### Records provided

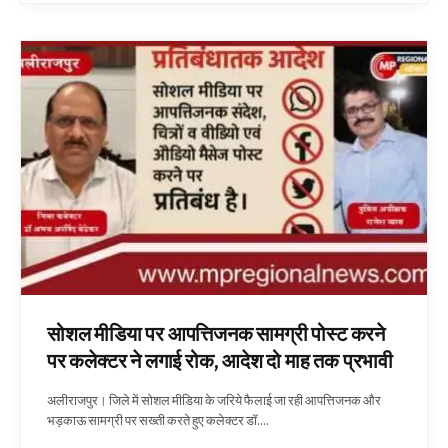
सोशल मीडिया पर आपत्तिजनक सामग्री पोस्ट करने
पर कलेक्टर ने लगाई रोक, आदेश दो माह तक प्रभावी
अलीराजपुर। जिले में सोशल मीडिया के जरिये फैलाई जा रही आपत्तिजनक और
भड़काऊ सामग्री पर सख्ती करते हुए कलेक्टर डॉ.…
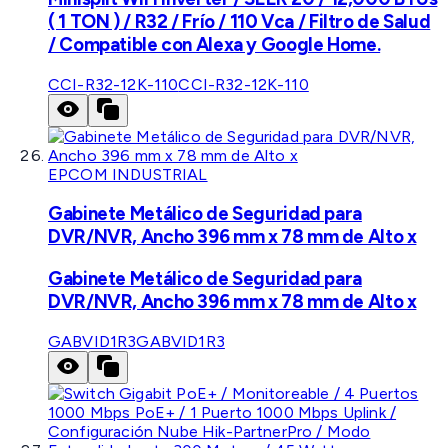
( 1 TON ) / R32 / Frío / 110 Vca / Filtro de Salud
/ Compatible con Alexa y Google Home.
CCI-R32-12K-110
CCI-R32-12K-110
EPCOM INDUSTRIAL
Gabinete Metálico de Seguridad para
DVR/NVR, Ancho 396 mm x 78 mm de Alto x
Gabinete Metálico de Seguridad para
DVR/NVR, Ancho 396 mm x 78 mm de Alto x
GABVID1R3
GABVID1R3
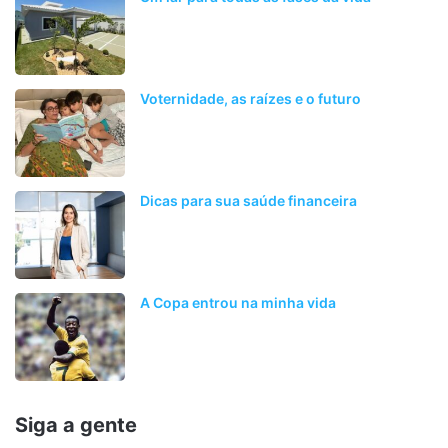
Voternidade, as raízes e o futuro
Dicas para sua saúde financeira
A Copa entrou na minha vida
Siga a gente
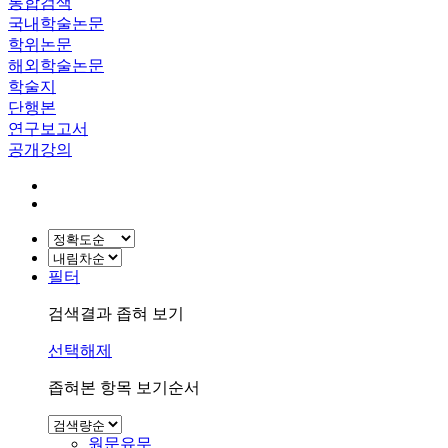
통합검색
국내학술논문
학위논문
해외학술논문
학술지
단행본
연구보고서
공개강의
필터
검색결과 좁혀 보기
선택해제
좁혀본 항목 보기순서
원문유무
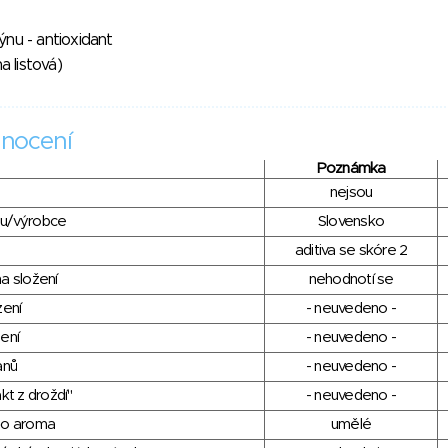
nu - antioxidant
a listová)
nocení
Poznámka
nejsou
du/výrobce
Slovensko
aditiva se skóre 2
a složení
nehodnotí se
zení
- neuvedeno -
ení
- neuvedeno -
anů
- neuvedeno -
kt z droždí"
- neuvedeno -
ho aroma
umělé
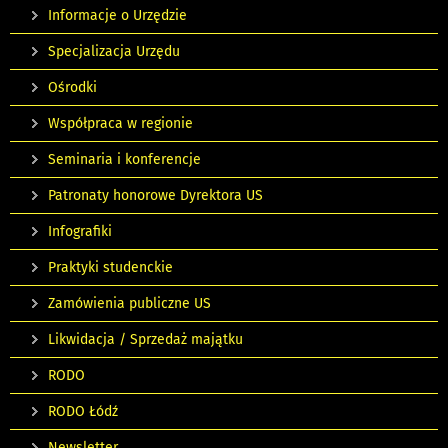
Informacje o Urzędzie
Specjalizacja Urzędu
Ośrodki
Współpraca w regionie
Seminaria i konferencje
Patronaty honorowe Dyrektora US
Infografiki
Praktyki studenckie
Zamówienia publiczne US
Likwidacja / Sprzedaż majątku
RODO
RODO Łódź
Newsletter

######

== Instruction ==
Could you copy out every line of text in the data above word for word, leaving out the picture markers?

== Solution to this exercise ==
सोशल मीडिया पर आपत्तिजनक सामग्री पोस्ट करने
पर कलेक्टर ने लगाई रोक, आदेश दो माह तक प्रभावी
अलीराजपुर। जिले में सोशल मीडिया के जरिये फैलाई जा रही आपत्तिजनक और
भड़काऊ सामग्री पर सख्ती करते हुए कलेक्टर डॉ.…
( 1 TON ) / R32 / Frío / 110 Vca / Filtro de Salud
/ Compatible con Alexa y Google Home.
CCI-R32-12K-110
CCI-R32-12K-110
EPCOM INDUSTRIAL
Gabinete Metálico de Seguridad para
DVR/NVR, Ancho 396 mm x 78 mm de Alto x
Gabinete Metálico de Seguridad para
DVR/NVR, Ancho 396 mm x 78 mm de Alto x
GABVID1R3
GABVID1R3
Voternidade, as raízes e o futuro
Dicas para sua saúde financeira
A Copa entrou na minha vida
Siga a gente
통합검색
국내학술논문
학위논문
해외학술논문
학술지
단행본
연구보고서
공개강의
필터
검색결과 좁혀 보기
선택해제
좁혀본 항목 보기순서
원문유무
nu - antioxidant
a listová)
nocení
Poznámka
nejsou
du/výrobce
Slovensko
aditiva se skóre 2
a složení
nehodnotí se
zení
- neuvedeno -
ení
- neuvedeno -
anů
- neuvedeno -
kt z droždí"
- neuvedeno -
ho aroma
umělé
Informacje o Urzędzie
Specjalizacja Urzędu
Ośrodki
Współpraca w regionie
Seminaria i konferencje
Patronaty honorowe Dyrektora US
Infografiki
Praktyki studenckie
Zamówienia publiczne US
Likwidacja / Sprzedaż majątku
RODO
RODO Łódź
Newsletter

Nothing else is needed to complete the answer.